书面练习 —
请把所给文本中的句子"Note: The sequence of integers will be represented as a string."翻译成中文。

所给文本 —
LeetCode题解：Count and Say

Count and Say

The count-and-say sequence is the sequence of integers beginning as follows:
1, 11, 21, 1211, 111221, ...

1 is read off as "one 1" or 11.
11 is read off as "two 1s" or 21.
21 is read off as "one 2, then one 1" or 1211.

Given an integer n, generate the n^th sequence.

Note: The sequence of integers will be represented as a string.

思路：

依次扫描之前生成的字符串即可。用一个vector来保存之前的结果，便于之后计算。

题解：

class Solution {
public:
    // save previous history for accelerated calculation
    vector<string> history;
    
    Solution()
    {
        history.emplace_back(string("1"));
    }
    
    string generate_seq(const string& in)
    {
        string generated;
        char scratch[64];
        char current = in[0];
        int count = 0;
        
        auto commit = [&]()
        {
            sprintf(scratch, "%d%c", count, current);
            generated += scratch;
        };
        
        for(auto ch : in)
            if (ch != current)
            {
                // we met another character
                commit();

                count = 1;
                current = ch;
            }
            else
                ++count;
        
        commit();   // commit the last continuous char accumulation
        return generated;
    }
    
    string countAndSay(int n) 
    {
        while(n-1 >= history.size())
            // exploit the r-value reference
            history.emplace_back(generate_seq(history.back()));
            
        return history[n-1];
    }
};

所给记录 —
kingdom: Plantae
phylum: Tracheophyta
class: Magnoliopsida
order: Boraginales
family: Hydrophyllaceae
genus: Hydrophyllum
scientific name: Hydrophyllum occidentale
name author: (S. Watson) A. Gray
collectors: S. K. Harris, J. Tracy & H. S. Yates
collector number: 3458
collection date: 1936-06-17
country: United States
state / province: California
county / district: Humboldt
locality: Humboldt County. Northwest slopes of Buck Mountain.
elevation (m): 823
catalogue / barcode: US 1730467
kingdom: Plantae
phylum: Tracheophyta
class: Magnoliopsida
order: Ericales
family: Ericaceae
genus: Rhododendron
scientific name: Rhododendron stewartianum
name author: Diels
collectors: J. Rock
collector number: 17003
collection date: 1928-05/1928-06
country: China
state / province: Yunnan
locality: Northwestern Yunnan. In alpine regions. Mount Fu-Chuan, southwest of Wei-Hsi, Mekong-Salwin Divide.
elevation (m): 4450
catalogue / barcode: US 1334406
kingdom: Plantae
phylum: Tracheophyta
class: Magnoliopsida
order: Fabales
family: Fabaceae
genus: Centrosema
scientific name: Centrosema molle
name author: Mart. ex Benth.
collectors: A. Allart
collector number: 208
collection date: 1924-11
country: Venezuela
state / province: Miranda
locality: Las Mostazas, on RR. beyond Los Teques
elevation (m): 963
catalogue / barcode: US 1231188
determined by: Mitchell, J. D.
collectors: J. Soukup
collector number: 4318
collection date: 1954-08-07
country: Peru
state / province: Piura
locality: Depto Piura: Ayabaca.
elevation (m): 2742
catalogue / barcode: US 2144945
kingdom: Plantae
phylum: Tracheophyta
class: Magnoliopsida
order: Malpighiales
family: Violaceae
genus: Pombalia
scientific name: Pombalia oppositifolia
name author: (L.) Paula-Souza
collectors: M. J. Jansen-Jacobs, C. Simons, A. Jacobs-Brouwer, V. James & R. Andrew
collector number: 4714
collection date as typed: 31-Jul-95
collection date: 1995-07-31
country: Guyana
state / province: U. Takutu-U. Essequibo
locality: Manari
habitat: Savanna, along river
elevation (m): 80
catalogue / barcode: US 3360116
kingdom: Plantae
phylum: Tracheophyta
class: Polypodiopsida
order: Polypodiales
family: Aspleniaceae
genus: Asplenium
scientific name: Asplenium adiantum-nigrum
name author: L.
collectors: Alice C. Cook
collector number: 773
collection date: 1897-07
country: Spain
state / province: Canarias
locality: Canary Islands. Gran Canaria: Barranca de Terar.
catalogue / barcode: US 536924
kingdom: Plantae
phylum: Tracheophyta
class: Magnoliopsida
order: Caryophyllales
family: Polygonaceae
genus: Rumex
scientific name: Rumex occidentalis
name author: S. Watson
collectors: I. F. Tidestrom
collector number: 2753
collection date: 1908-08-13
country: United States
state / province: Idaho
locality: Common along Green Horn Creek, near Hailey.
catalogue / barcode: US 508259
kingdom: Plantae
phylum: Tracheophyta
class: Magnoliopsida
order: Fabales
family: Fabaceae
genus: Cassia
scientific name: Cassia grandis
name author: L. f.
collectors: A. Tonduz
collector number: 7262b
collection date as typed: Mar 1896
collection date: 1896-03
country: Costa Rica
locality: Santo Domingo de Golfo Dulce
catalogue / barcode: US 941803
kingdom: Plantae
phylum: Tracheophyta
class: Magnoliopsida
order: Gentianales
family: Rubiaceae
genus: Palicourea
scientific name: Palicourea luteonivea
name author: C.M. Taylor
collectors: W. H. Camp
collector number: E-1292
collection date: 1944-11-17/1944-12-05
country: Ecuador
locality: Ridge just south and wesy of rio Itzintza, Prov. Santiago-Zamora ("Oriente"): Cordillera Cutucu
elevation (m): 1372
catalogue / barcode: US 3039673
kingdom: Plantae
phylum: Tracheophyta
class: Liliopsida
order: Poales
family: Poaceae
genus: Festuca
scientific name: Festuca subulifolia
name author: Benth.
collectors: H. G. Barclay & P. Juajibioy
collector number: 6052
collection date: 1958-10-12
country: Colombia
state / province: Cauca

练习答案 —
注意：该整数序列将以字符串形式表示。